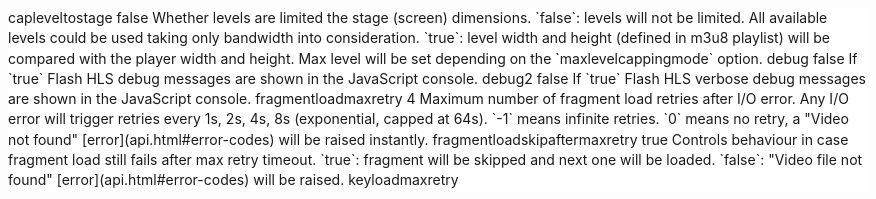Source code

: <tr class="r2">

<td class="c1">capleveltostage</td>

<td class="c2">false</td>

<td class="c3">Whether levels are limited the stage (screen) dimensions.  
`false`: levels will not be limited. All available levels could be used taking only bandwidth into consideration.  
`true`: level width and height (defined in m3u8 playlist) will be compared with the player width and height. Max level will be set depending on the `maxlevelcappingmode` option.</td>

</tr>

<tr class="r3">

<td class="c1">debug</td>

<td class="c2">false</td>

<td class="c3">If `true` Flash HLS debug messages are shown in the JavaScript console.</td>

</tr>

<tr class="r4">

<td class="c1">debug2</td>

<td class="c2">false</td>

<td class="c3">If `true` Flash HLS verbose debug messages are shown in the JavaScript console.</td>

</tr>

<tr class="r5">

<td class="c1">fragmentloadmaxretry</td>

<td class="c2">4</td>

<td class="c3">Maximum number of fragment load retries after I/O error.  
Any I/O error will trigger retries every 1s, 2s, 4s, 8s (exponential, capped at 64s).  
`-1` means infinite retries.  
`0` means no retry, a "Video not found" [error](api.html#error-codes) will be raised instantly.</td>

</tr>

<tr class="r6">

<td class="c1">fragmentloadskipaftermaxretry</td>

<td class="c2">true</td>

<td class="c3">Controls behaviour in case fragment load still fails after max retry timeout.  
`true`: fragment will be skipped and next one will be loaded.  
`false`: "Video file not found" [error](api.html#error-codes) will be raised.</td>

</tr>

<tr class="r7">

<td class="c1">keyloadmaxretry</td>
=-=-=
**TASK TO CARRY OUT**
State how many of the lines above contain the string "html", giving only the number.

**EXPECTED OUTPUT**
2